[Saved data entries]
*** Begin section ***
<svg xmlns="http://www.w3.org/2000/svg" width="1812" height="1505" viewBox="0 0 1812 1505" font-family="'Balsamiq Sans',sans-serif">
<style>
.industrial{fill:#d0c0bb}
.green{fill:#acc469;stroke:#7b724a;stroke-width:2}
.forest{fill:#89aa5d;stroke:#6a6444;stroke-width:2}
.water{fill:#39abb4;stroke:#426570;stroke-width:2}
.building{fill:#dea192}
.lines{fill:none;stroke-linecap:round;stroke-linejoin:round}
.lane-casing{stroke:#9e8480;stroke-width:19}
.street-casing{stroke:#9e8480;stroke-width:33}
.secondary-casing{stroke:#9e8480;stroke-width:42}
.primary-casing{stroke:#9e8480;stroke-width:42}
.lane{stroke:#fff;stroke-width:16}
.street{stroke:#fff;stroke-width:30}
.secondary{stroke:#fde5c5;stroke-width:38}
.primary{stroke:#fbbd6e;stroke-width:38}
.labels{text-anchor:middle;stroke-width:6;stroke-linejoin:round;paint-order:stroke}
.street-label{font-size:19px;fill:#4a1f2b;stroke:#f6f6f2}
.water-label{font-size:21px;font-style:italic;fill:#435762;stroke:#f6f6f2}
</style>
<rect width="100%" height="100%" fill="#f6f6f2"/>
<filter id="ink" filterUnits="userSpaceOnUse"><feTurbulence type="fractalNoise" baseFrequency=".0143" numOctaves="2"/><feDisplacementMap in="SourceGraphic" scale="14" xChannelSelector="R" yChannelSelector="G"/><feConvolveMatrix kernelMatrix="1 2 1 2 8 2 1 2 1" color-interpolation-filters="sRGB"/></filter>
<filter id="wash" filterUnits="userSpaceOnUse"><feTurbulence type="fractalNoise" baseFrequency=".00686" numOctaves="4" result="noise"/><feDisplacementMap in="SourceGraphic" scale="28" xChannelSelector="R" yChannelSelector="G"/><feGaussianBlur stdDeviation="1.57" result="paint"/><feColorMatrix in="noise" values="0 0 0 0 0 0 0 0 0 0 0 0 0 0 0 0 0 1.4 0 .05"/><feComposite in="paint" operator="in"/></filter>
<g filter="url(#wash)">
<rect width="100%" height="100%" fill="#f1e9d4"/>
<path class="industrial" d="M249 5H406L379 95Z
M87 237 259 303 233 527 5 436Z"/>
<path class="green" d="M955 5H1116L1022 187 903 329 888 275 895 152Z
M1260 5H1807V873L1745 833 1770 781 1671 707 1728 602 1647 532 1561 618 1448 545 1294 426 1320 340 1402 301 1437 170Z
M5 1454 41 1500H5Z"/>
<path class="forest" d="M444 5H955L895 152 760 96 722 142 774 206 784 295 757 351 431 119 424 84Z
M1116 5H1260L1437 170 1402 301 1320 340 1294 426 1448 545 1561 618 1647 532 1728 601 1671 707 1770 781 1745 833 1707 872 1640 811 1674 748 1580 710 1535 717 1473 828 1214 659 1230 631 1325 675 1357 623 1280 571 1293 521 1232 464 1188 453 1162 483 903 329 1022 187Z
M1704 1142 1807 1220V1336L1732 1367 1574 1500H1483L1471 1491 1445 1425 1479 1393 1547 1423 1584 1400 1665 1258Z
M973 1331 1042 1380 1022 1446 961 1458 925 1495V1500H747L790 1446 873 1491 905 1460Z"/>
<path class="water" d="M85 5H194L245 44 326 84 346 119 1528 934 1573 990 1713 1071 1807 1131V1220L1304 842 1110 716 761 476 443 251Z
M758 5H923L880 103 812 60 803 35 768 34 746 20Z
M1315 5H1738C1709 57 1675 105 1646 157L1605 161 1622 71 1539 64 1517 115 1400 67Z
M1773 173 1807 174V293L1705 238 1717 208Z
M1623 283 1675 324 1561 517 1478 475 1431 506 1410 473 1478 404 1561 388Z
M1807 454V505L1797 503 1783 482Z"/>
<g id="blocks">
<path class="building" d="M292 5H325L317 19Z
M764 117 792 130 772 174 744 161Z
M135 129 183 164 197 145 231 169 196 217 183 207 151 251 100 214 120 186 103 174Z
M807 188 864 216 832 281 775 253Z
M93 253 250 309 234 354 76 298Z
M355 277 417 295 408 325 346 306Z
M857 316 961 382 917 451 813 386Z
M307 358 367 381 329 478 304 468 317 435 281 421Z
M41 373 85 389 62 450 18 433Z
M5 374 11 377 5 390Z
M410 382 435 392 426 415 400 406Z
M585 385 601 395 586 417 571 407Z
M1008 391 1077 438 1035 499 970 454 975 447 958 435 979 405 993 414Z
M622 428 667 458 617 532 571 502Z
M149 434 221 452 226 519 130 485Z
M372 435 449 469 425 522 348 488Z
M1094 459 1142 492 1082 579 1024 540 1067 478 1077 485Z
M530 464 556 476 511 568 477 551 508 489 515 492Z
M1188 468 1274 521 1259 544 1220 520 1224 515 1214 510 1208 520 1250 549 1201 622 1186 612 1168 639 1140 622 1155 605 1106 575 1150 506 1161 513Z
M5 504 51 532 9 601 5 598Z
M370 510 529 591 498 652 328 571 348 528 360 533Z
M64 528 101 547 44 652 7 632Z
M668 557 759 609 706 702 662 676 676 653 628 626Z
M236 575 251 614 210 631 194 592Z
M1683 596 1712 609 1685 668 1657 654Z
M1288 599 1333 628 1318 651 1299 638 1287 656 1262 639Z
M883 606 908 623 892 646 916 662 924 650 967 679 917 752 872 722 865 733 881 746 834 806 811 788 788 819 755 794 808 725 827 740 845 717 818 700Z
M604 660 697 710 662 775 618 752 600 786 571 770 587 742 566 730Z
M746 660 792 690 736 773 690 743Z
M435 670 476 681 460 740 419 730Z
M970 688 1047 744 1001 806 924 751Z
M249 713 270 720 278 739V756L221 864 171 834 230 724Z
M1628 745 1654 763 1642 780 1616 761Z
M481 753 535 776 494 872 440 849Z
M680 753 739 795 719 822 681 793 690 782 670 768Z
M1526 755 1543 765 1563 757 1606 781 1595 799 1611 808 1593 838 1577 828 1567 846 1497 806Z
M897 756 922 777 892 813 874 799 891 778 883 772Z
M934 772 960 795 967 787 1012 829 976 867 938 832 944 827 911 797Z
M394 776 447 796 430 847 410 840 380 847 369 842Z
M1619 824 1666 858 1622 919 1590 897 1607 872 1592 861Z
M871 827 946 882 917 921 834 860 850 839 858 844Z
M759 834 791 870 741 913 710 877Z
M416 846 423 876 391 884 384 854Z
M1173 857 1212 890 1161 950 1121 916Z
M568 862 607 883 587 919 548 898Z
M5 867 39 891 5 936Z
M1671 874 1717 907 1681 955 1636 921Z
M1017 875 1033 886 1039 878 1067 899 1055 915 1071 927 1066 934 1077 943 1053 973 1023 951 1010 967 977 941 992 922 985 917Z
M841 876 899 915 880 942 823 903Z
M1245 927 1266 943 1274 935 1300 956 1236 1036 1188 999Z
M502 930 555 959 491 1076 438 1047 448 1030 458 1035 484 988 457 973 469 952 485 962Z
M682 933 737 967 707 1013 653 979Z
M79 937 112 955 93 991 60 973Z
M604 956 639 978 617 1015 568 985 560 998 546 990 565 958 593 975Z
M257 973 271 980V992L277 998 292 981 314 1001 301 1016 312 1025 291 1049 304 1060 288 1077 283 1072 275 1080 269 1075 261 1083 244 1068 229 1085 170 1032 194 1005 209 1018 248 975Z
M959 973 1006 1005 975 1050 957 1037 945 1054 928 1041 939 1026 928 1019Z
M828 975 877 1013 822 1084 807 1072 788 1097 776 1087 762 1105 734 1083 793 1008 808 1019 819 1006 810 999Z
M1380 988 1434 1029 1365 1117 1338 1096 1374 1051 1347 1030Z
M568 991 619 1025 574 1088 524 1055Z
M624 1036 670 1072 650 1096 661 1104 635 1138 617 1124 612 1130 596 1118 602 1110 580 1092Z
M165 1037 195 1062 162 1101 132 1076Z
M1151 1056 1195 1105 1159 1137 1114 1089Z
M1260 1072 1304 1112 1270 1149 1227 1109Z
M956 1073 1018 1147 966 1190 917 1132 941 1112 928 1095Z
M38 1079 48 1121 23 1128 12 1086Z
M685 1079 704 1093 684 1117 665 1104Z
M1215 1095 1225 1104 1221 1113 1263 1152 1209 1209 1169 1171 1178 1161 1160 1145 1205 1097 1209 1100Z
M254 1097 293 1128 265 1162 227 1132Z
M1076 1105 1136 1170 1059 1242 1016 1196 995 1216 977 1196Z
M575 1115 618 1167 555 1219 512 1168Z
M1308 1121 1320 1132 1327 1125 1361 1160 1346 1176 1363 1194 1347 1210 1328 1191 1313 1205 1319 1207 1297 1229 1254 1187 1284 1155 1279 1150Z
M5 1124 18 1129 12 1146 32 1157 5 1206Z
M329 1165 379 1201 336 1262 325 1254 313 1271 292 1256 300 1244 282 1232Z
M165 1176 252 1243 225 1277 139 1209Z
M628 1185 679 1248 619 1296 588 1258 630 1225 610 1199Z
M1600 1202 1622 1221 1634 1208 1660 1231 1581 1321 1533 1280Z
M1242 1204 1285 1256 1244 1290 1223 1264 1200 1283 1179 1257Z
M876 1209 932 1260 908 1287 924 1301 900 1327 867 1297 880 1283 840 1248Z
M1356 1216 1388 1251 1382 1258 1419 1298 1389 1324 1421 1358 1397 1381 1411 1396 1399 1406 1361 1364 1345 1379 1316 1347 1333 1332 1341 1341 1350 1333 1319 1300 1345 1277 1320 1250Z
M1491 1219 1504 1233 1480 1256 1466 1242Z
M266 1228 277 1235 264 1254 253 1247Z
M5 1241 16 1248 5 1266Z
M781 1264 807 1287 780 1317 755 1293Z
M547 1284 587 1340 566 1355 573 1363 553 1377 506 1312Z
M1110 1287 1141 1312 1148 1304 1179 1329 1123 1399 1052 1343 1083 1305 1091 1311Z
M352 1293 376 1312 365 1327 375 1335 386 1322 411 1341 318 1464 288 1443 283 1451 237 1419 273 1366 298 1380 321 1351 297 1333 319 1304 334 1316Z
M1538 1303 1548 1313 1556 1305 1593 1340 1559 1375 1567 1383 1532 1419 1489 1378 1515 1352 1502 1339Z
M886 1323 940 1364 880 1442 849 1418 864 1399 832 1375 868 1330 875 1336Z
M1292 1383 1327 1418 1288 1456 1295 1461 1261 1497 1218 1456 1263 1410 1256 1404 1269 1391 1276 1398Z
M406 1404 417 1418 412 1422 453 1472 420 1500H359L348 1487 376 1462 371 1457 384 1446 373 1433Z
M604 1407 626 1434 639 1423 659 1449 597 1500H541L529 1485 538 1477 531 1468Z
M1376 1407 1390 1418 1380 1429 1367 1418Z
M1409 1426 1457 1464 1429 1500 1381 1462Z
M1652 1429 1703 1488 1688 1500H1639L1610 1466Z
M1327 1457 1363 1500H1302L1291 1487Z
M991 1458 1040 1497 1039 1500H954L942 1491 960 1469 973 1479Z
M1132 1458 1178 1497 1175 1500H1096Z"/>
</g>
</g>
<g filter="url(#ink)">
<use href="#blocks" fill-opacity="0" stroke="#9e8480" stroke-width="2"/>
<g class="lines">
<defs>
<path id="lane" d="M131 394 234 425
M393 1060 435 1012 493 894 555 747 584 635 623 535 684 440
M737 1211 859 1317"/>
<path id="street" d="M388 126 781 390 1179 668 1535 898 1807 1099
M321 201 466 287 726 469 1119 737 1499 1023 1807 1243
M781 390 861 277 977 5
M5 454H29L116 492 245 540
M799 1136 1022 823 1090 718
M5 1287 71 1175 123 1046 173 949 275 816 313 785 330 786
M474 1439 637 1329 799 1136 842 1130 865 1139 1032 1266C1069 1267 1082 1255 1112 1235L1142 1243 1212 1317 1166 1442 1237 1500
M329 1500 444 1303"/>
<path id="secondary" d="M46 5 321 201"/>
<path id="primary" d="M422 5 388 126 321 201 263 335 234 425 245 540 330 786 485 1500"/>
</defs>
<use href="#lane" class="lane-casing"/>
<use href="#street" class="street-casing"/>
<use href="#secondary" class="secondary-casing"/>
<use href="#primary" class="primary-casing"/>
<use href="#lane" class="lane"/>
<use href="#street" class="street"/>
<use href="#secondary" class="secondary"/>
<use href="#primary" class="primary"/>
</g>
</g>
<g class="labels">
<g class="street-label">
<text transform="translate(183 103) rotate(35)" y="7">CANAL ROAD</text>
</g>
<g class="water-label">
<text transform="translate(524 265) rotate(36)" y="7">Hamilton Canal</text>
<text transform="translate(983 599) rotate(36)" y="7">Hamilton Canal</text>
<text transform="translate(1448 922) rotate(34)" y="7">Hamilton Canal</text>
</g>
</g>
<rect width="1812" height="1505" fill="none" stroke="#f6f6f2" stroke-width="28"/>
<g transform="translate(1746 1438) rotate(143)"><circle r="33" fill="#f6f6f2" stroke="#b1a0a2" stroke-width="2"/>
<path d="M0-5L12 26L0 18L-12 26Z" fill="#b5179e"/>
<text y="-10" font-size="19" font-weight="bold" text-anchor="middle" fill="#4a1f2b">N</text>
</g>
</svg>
*** End section ***
# Your instructions:
With the line that has "M876 1209 932" as the first and the line that has "M1538 1303 1548" as the last, repeat exactly that run of lines above and no more.

# Answer space:
M876 1209 932 1260 908 1287 924 1301 900 1327 867 1297 880 1283 840 1248Z
M1356 1216 1388 1251 1382 1258 1419 1298 1389 1324 1421 1358 1397 1381 1411 1396 1399 1406 1361 1364 1345 1379 1316 1347 1333 1332 1341 1341 1350 1333 1319 1300 1345 1277 1320 1250Z
M1491 1219 1504 1233 1480 1256 1466 1242Z
M266 1228 277 1235 264 1254 253 1247Z
M5 1241 16 1248 5 1266Z
M781 1264 807 1287 780 1317 755 1293Z
M547 1284 587 1340 566 1355 573 1363 553 1377 506 1312Z
M1110 1287 1141 1312 1148 1304 1179 1329 1123 1399 1052 1343 1083 1305 1091 1311Z
M352 1293 376 1312 365 1327 375 1335 386 1322 411 1341 318 1464 288 1443 283 1451 237 1419 273 1366 298 1380 321 1351 297 1333 319 1304 334 1316Z
M1538 1303 1548 1313 1556 1305 1593 1340 1559 1375 1567 1383 1532 1419 1489 1378 1515 1352 1502 1339Z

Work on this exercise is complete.